Sessions and config need the same visibility

Tokens alone don't explain the harness. The sessions page and Integrations page are equally core.

Sessions let me review past conversations by project without digging through local files. Skimming old sessions shows how I split work and how I ran agents on a given project.

Sessions page

Integrations is more direct. MCP, hooks, and skill status on one screen. I've caught misconfigured settings here — a skill locked to agent-only mode that I hadn't noticed. Using the harness harder doesn't fix that. You have to look.

Integrations page

Building it taught me things

Building it forced me into local folder structures — how sessions store, how skills and memory persist as files, how token_count events accumulate.
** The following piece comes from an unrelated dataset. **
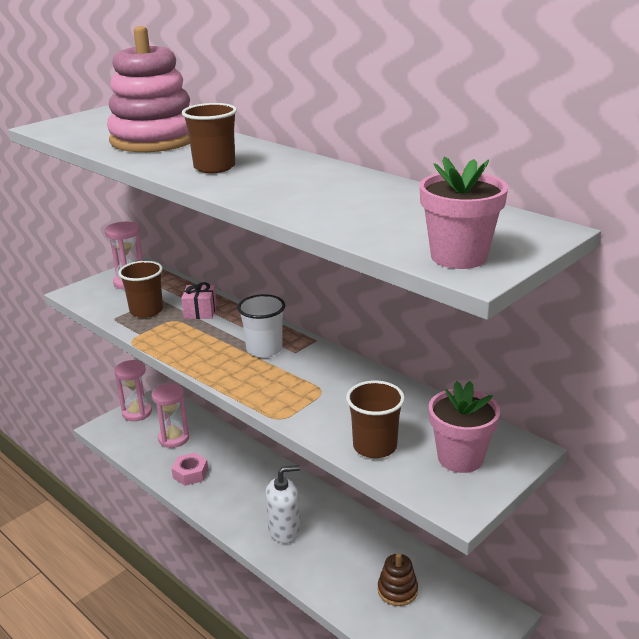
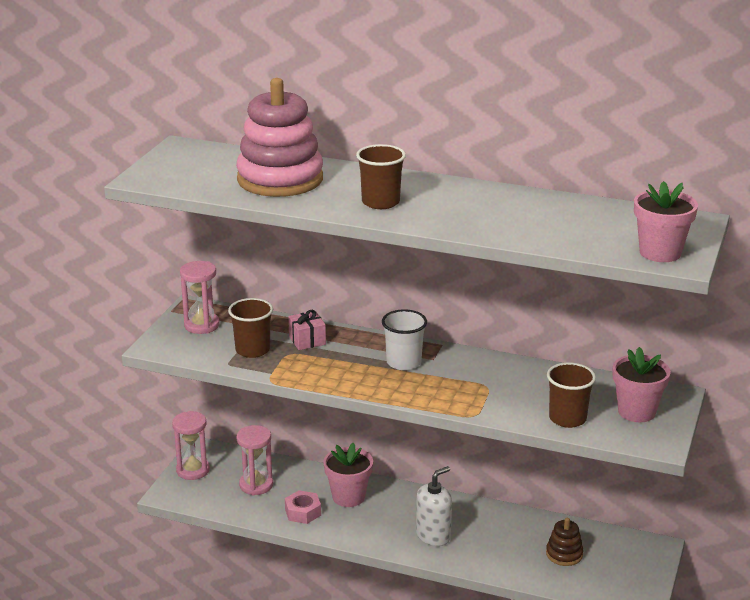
camera: 25 degrees left, 0 degrees up
none -> pink flower pot [323,443,373,507]

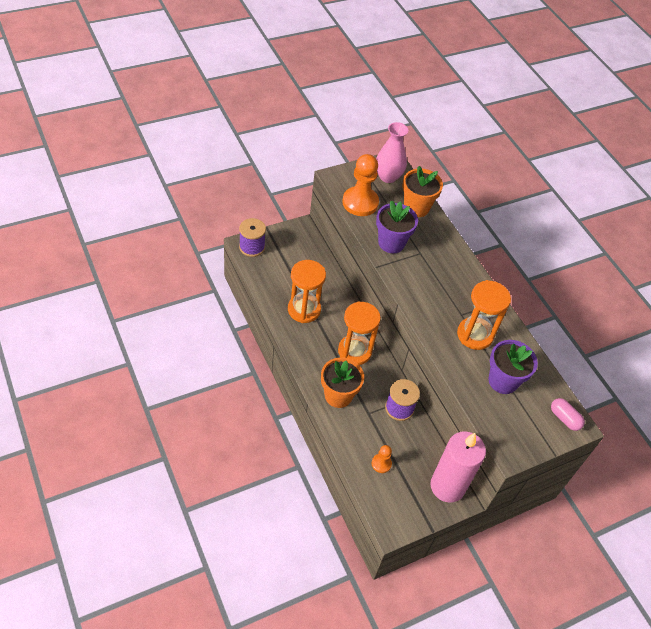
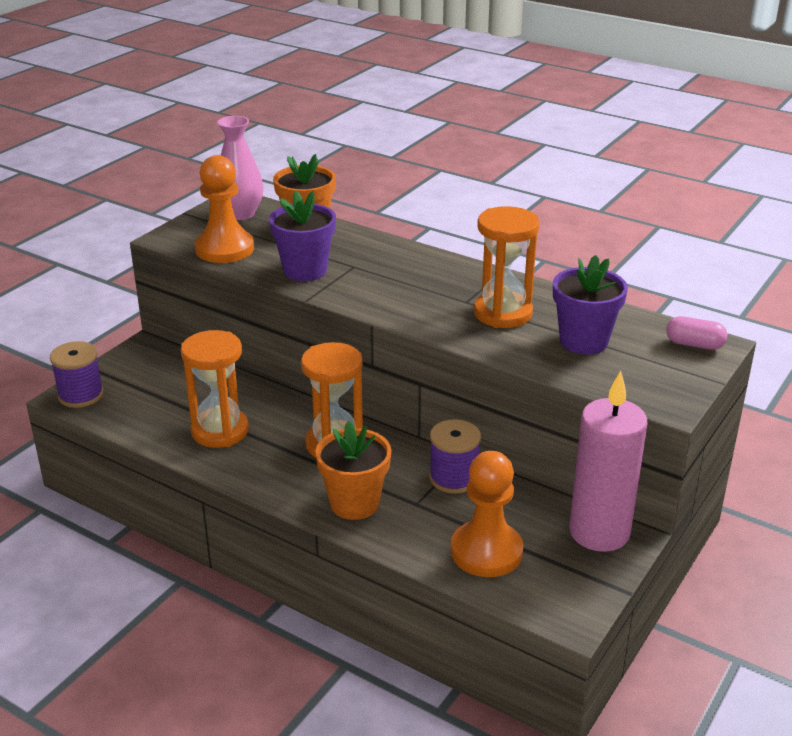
camera: 25 degrees left, 20 degrees down
orange pawn [372,445,392,473] -> orange pawn [451,451,523,577], size x2.04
Most people try to use Codex or Claude better without looking at how the harness runs underneath. Reading internals led to mistakes too, but hands-on beats someone else's summary.

Codex and Claude Code show directional differences from this angle. My sense is Codex is converging toward Claude Code's feature set. But Codex still leans on a main agent with subagents as efficiency support, while Claude pushes role-specific subagents more aggressively. What matters isn't the name — it's what tools and skills each agent can access.

What's next

Currently Codex-only. Claude Code support is in progress. Once that lands, the name Harness-Monitor fits naturally.

A few things I'm considering:

Session sharing — letting others see conversation context
Token trend sharing — comparison is more useful than solo tracking
In-dashboard memory and skill editing

Right now it's a solo tool. No promotion, no rush to show it off. But projects like this matter in this transitional period. Thinking about "how do I run my harness well" — that time investment creates real separation.

The clearest thing I confirmed: the harness isn't set-and-forget. It's something you track and monitor continuously.